EMEs corporate bond issuance hits $6.9trillion in 10 yrs
…Driven by financial sector activities
The International Organisation of Securities Commission (IOSCO) has announced that the financial sector has significantly spurred activities of corporate bonds in the Emerging Market Economies (EMEs), as bond market in EMEs tripled in size in the last 10 years, reaching $6.9trillion in 2014.
A new report from IOSCO Staff Working Paper Series on corporate bond markets, titled ‘Corporate bond markets: An emerging market perspective’ which contains findings from an in-depth study on the development and functioning of corporate bond markets in emerging markets, published by the Research Department of the IOSCO, explained that EME corporate bond markets which is an important element of financial sector development is getting bigger, noting that corporate bond markets in EME have more than tripled in size in the last 10 years, reaching $6.9 trillion in 2014, compared to $1.9 trillion in 2005.
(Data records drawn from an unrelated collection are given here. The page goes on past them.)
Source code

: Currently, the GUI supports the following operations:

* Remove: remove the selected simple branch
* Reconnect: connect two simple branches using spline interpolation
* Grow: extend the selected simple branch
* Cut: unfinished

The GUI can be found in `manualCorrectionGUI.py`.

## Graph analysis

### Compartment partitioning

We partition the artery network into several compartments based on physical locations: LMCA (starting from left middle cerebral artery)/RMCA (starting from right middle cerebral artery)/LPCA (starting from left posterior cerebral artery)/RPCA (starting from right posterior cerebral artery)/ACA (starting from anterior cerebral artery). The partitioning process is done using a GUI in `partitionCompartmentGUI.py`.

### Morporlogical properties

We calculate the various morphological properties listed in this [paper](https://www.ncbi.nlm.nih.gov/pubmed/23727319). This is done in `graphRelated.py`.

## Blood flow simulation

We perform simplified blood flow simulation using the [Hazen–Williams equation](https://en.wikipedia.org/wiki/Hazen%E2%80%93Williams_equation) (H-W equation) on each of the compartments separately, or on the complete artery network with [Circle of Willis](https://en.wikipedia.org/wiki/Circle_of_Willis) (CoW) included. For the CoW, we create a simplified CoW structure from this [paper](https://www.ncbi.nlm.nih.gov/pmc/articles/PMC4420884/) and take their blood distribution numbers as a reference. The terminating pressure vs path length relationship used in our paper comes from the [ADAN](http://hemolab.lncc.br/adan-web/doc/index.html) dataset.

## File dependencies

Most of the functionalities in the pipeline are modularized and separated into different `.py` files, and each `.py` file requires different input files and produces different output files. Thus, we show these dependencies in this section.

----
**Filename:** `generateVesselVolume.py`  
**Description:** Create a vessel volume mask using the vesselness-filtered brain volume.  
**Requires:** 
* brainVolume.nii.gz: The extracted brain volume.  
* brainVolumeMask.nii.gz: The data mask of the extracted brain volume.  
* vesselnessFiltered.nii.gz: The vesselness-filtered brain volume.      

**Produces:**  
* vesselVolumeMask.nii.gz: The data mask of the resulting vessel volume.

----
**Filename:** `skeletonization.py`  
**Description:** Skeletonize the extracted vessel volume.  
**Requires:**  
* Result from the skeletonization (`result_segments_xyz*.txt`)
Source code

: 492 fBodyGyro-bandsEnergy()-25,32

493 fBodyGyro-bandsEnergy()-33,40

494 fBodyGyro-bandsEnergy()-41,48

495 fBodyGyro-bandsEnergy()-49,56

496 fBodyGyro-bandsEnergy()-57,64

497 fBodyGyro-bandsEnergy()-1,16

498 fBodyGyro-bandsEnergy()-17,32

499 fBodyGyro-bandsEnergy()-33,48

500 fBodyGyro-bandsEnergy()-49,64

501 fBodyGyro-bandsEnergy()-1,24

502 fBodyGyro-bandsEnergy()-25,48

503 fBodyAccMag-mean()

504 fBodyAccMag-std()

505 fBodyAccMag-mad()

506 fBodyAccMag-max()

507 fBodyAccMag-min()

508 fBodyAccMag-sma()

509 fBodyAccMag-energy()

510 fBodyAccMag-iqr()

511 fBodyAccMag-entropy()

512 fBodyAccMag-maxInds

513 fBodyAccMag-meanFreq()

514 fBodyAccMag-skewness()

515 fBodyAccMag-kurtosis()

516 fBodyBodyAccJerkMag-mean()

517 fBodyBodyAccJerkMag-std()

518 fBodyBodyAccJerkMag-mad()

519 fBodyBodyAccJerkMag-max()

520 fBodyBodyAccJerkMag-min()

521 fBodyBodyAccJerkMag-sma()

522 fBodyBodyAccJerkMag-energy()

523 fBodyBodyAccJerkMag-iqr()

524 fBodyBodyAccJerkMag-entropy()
Also, total corporate bond market activity hit $1.06 trillion in 2014, up from $0.9 trillion in 2013.
According to the report, EME corporate bond issuance reached $1.06trillion by end 2014, up from $0.9tn the year before. It also said around 80 per cent of this issuance came from Emerging Asia, adding that other regions had also experienced growth.
It explained that emerging market economies have risen from a string of financial crisis during the mid to late-90s to become a driving force in the growth of the global economy.
“The financial sector in many EMEs has also undergone important transition, growing beyond bank-oriented roots. Many of the larger EMEs have established financial markets with global reach and even small EMEs are developing innovative financial activities.”
The report added that corporate bond market development in EMEs was being spurred by broad financial sector development, infrastructure improvement and increasing institutional health.
Another key finding was that the level of activity of emerging markets-issued bonds on US and European secondary markets showed great divergence from region to region and country to country.
It also noted that discussion of risks emanating from EME corporate bond markets might require a shifting away from treating emerging market corporate debt as a homogenous source of risk.
According to the report, further research on risks and vulnerabilities will need to recognise the diversity across EMEs and the requirement for more granular, country-level and even firm-level assessment.
The report explained that the growing corporate bond markets might represent a transition towards financial deepening in EMEs, with associated benefits.
“At the same time, the rate of growth, especially in the context of macro-economic and political developments on a global scale, may expose vulnerabilities,” it said.
“These vulnerabilities may manifest through currency mismatch risk and credit risk; roll-over risk; and secondary market liquidity risk. Individually, these risks do not necessarily imply systemic risk. However, these risks can also interact with each other.”